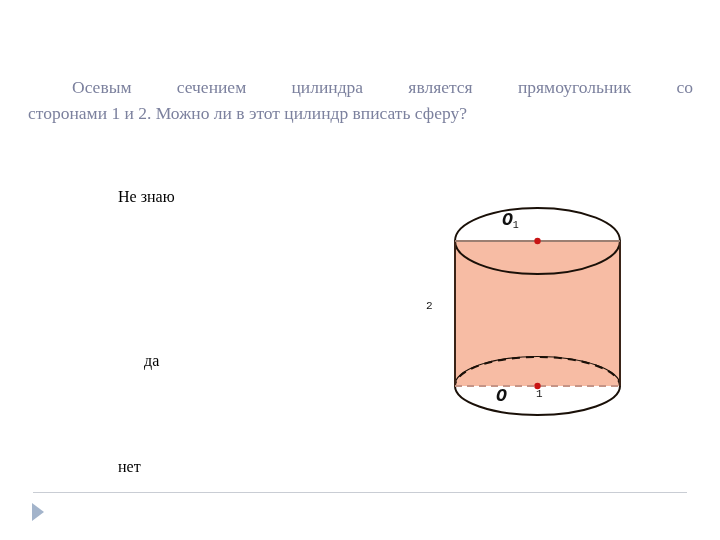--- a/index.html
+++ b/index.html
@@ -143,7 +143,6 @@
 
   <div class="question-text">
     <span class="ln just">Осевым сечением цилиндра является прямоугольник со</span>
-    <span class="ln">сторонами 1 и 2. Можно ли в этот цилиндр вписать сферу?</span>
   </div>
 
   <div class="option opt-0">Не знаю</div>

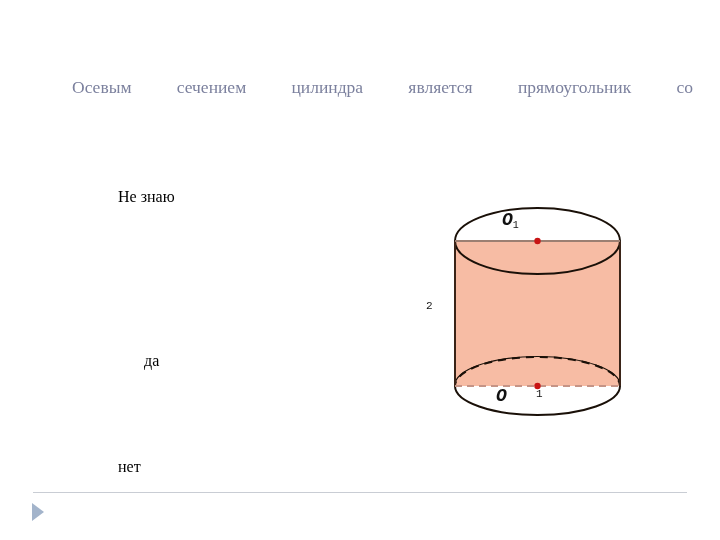--- a/index.html
+++ b/index.html
@@ -87,7 +87,7 @@
   }
   .fig-label {
     position: absolute;
-    font-family: Liberation Mono, monospace;
+    font-family: Liberation Serif, serif;
     color: #111;
     pointer-events: none;
   }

• • • •

▸ **WHAT IS EXPECTED**
Reproduce the listing exactly. Do not include its images.

▸ **SOLUTION TO THIS TASK**
--- a/index.html
+++ b/index.html
@@ -143,7 +143,6 @@
 
   <div class="question-text">
     <span class="ln just">Осевым сечением цилиндра является прямоугольник со</span>
-    <span class="ln">сторонами 1 и 2. Можно ли в этот цилиндр вписать сферу?</span>
   </div>
 
   <div class="option opt-0">Не знаю</div>

--- a/index.html
+++ b/index.html
@@ -87,7 +87,7 @@
   }
   .fig-label {
     position: absolute;
-    font-family: Liberation Mono, monospace;
+    font-family: Liberation Serif, serif;
     color: #111;
     pointer-events: none;
   }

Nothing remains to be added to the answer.